= Alessia Gatti =

Italian bobsledder (born 2002)

Alessia Gatti (born 2 July 2002 in Lecco, Italy) is an Italian bobsledder who competes as a brakewoman in the two-woman bobsleigh event.She represented Italy in international competitions and was selected for the Italian team at the 2026 Winter Olympics.

== Early life and education ==
Gatti was born in Lecco on 2 July 2002. During her youth she competed primarily in athletics, where she specialized in sprint events and also competed in hurdles. Her performances in athletics included several national-level titles with her club.

She later graduated with a degree in Biological Sciences.

== Sporting career ==

=== Transition to sliding sports ===
While competing in athletics, Gatti attracted the attention of technical staff from the Italian Winter Sports Federation, who recognized her explosive sprinting ability. She was invited to take part in talent tests in skeleton, a sliding sport that requires strong starting speed.

During the Olympic season she transitioned to bobsleigh and joined the Italian national bobsleigh program as a brakewoman, contributing her push-start speed to the team. She also became affiliated with the Italian military sports group Esercito.

=== International competitions ===
Within a short time after joining the sport, Gatti competed in the European Cup circuit, where she recorded several near-podium finishes. Her best result came in December 2025 when she finished fourth in the two-woman event in Winterberg with pilot Giada Andreutti.
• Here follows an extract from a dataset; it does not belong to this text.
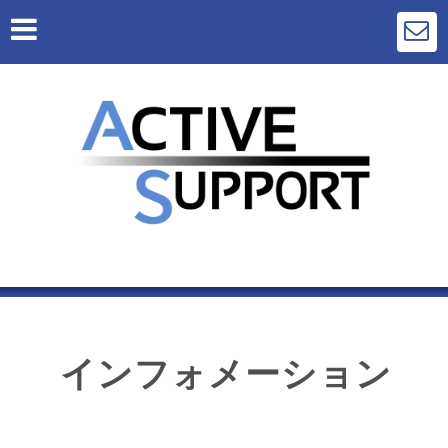
インフォメーション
She later made her Bobsleigh World Cup debut on the same track, finishing 20th. She was subsequently selected for the European Championships in St. Moritz, where the Italian team finished inside the top fifteen.

== 2026 Winter Olympics ==
In 2026, Gatti was selected as part of the Italian delegation for the two-woman bobsleigh event at the 2026 Winter Olympics, partnering with pilot Giada Andreutti.

The pair competed in the Olympic competition and finished 20th overall after four heats.

== Personal life ==
Outside of sport, Gatti enjoys music, watching television series, and boating.